Citation
Hashim, Norhashila
(2023)
Artificial intelligence in food quality assessments.
In: Tsubuka Conference 2023, 25-29 September 2023, Jepun. (pp. 1-3).
Abstract
The agricultural and food industries have witnessed significant transformation in recent
decades due to the rapid growth of science and technology. Technological innovations have
improved and increased the efficiency of food production to meet the continuously growing
demand due to the increasing population. Food loss and spoilage, low-quality food items
supply, manufacturing contamination, unauthorized addition of preservatives and additives,
food fraud and adulteration are just a few of the threats faced by food security (Hu et al., 2019;
Tan & Xu, 2020). Poor monitoring techniques of food quality contribute to the threat received
by food safety which leads to high spoilage and wastage. Food deterioration is detrimental to
people’s health and the nation’s economy (Arshad et al., 2023). To abate the health
complications and hazards due to food quality deterioration, the rapid assessment of food
quality is brought into the limelight and developed into a major area of interest for researchers
and industrial food producers.
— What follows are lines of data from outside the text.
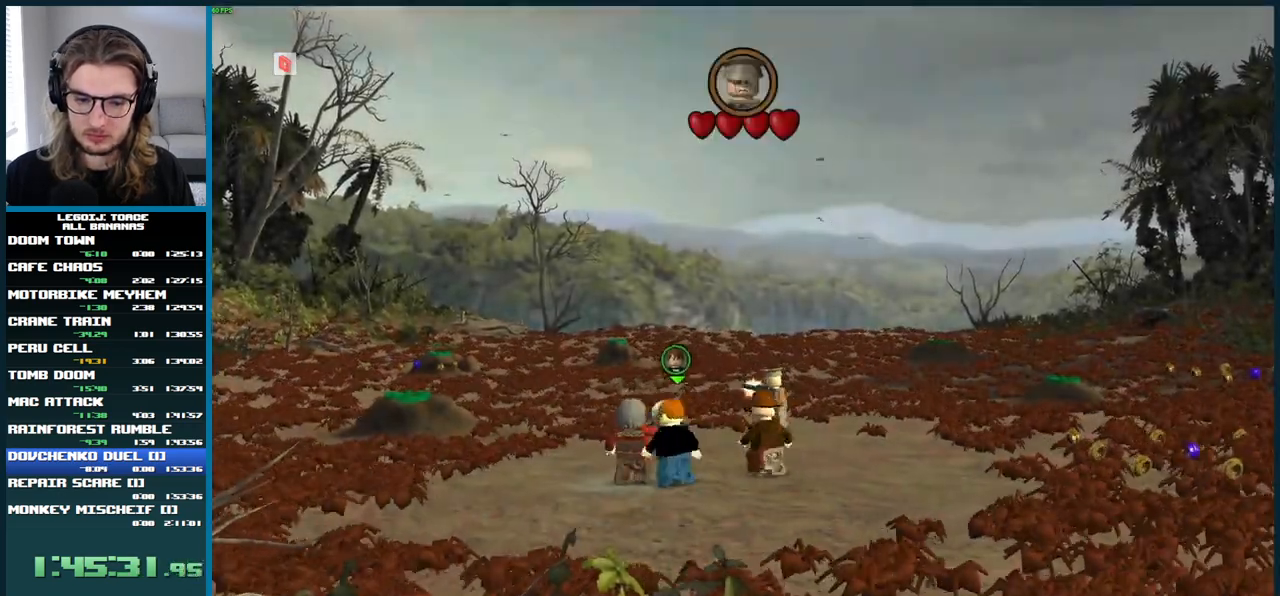
{"buttons": [], "left_stick": "left", "right_stick": "center", "events": []}
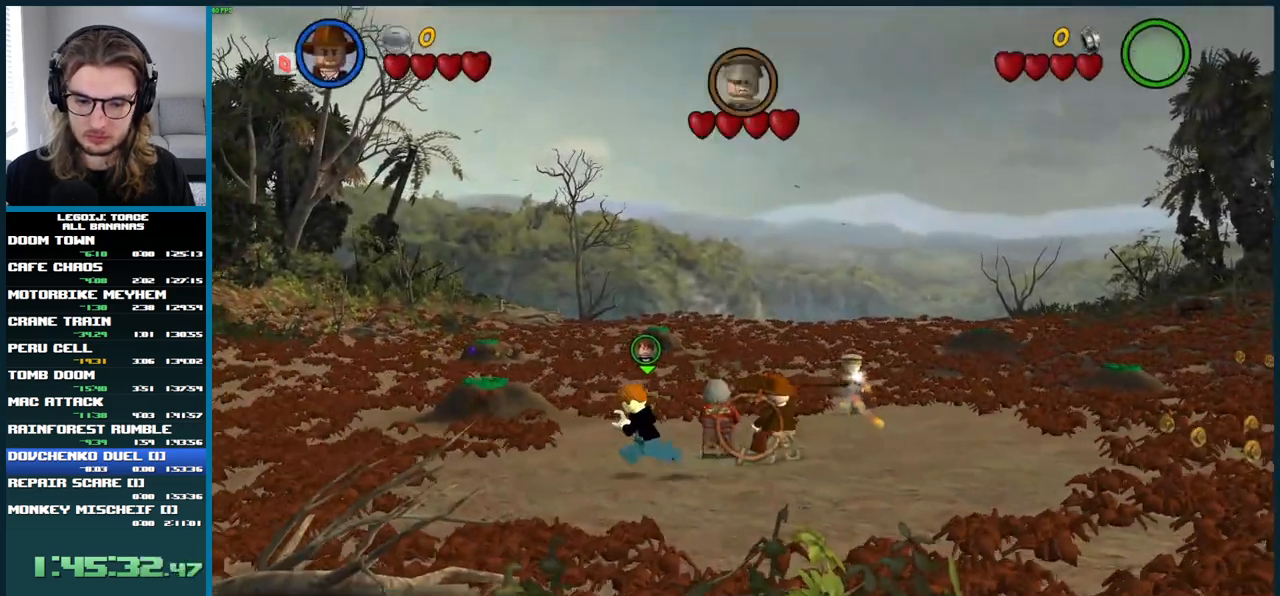
{"buttons": [], "left_stick": "center", "right_stick": "center", "events": [[433, "left_stick", "center"]]}
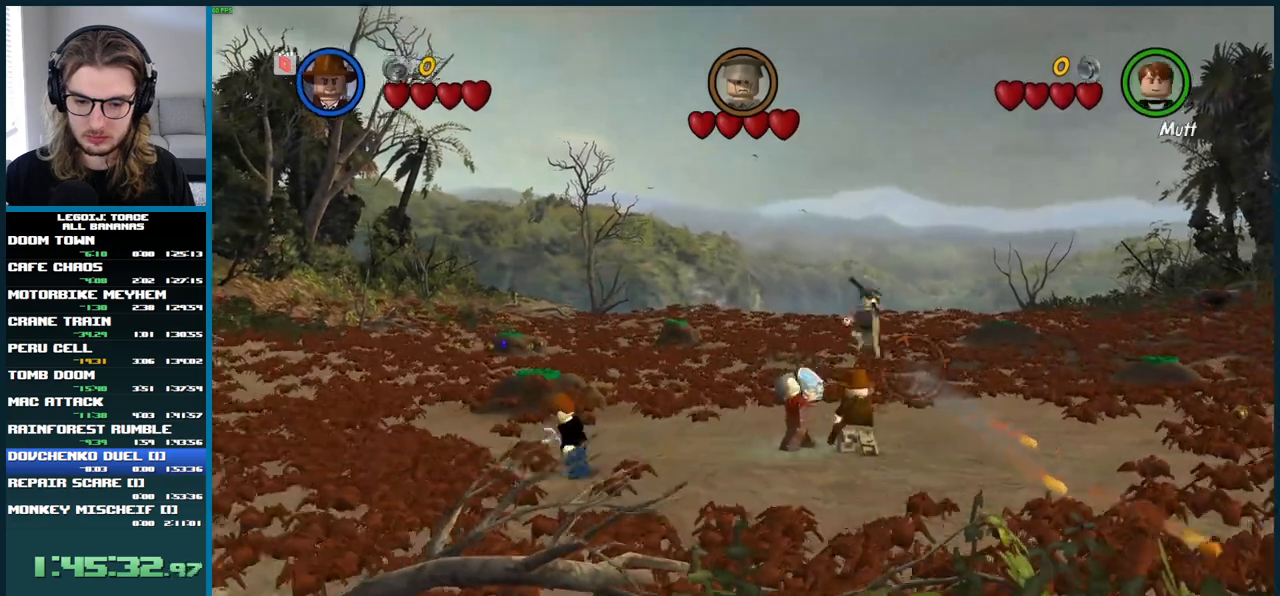
{"buttons": [], "left_stick": "center", "right_stick": "center", "events": [[250, "left_stick", "left"], [483, "left_stick", "center"]]}
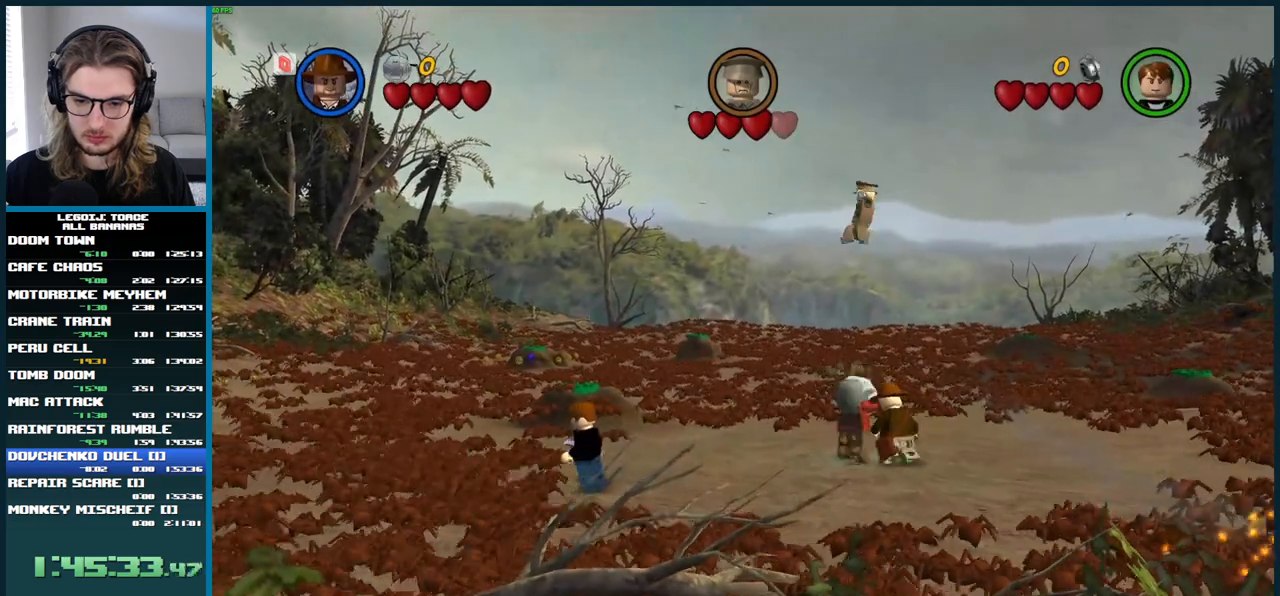
{"buttons": [], "left_stick": "center", "right_stick": "center", "events": []}
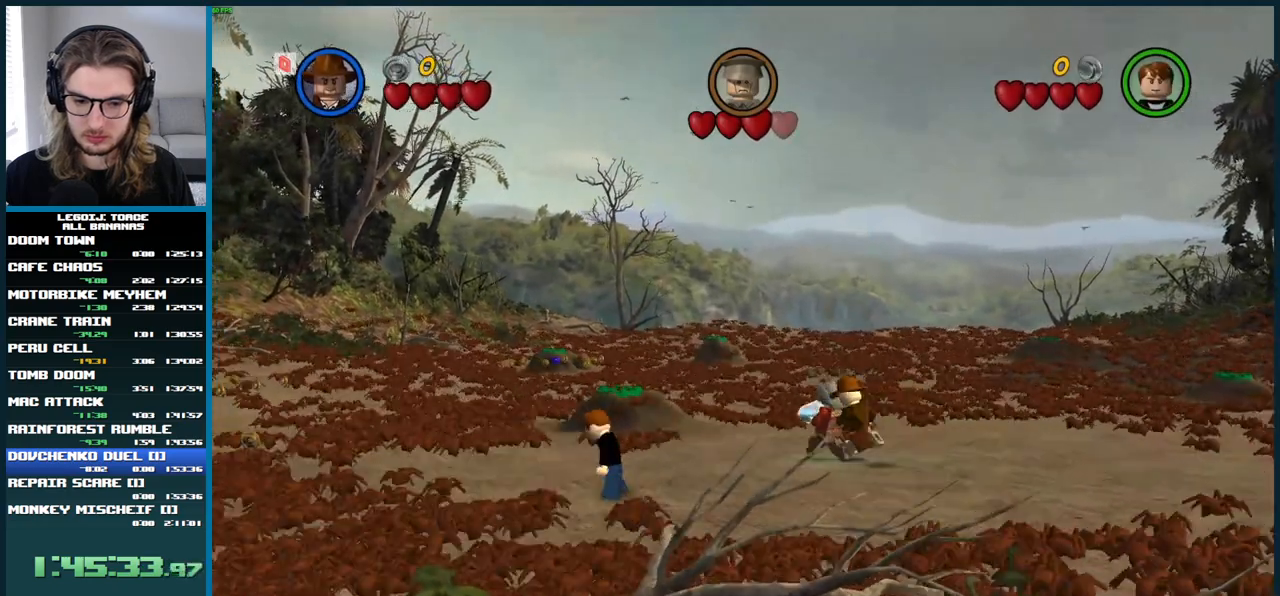
{"buttons": [], "left_stick": "left", "right_stick": "center", "events": [[367, "left_stick", "left"]]}
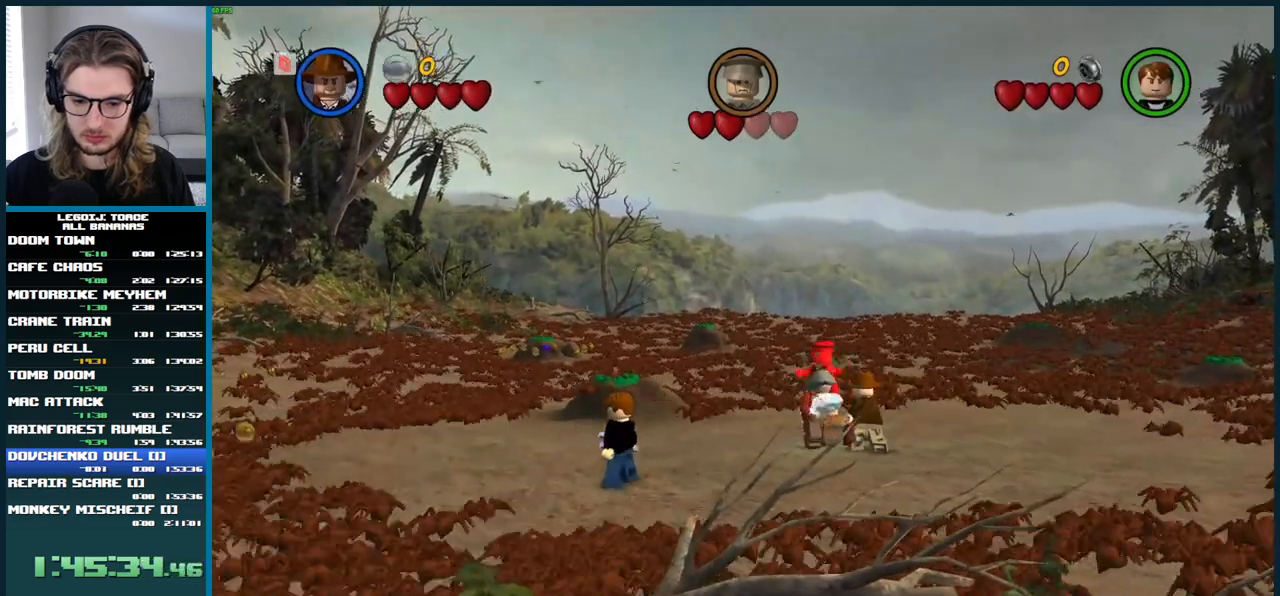
{"buttons": [], "left_stick": "center", "right_stick": "center", "events": [[333, "left_stick", "center"]]}
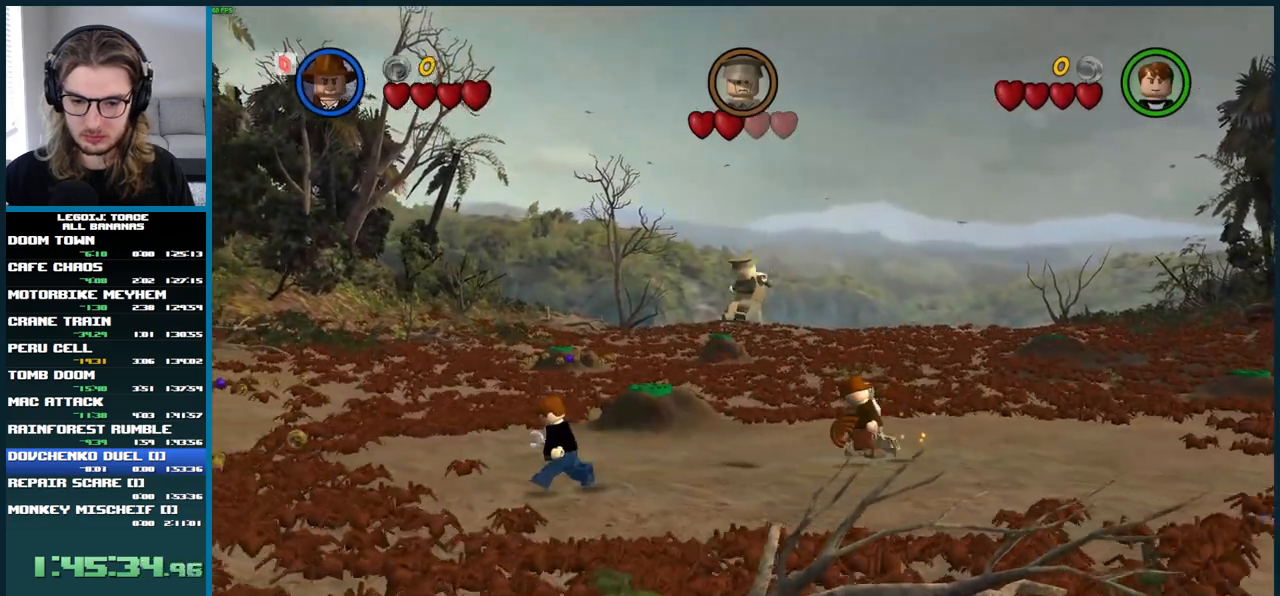
{"buttons": [], "left_stick": "center", "right_stick": "center", "events": []}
This sets Artificial intelligence (AI) on the right track in
promoting rapid food quality assessment by integrating it with high-capacity sensors, vast
databases, and computing techniques such as soft computing, internet computing and the
Internet of Things (IoT). AI is essential to expedite the advancement of reliable and improved
food quality assessment with hastened response capability and delivers results with high
precision and repeatability during the process (Addanki et al., 2022). AI does not only improve
time efficiency but also serves as the benchmark for state-of-art non-invasive food quality
assessment techniques.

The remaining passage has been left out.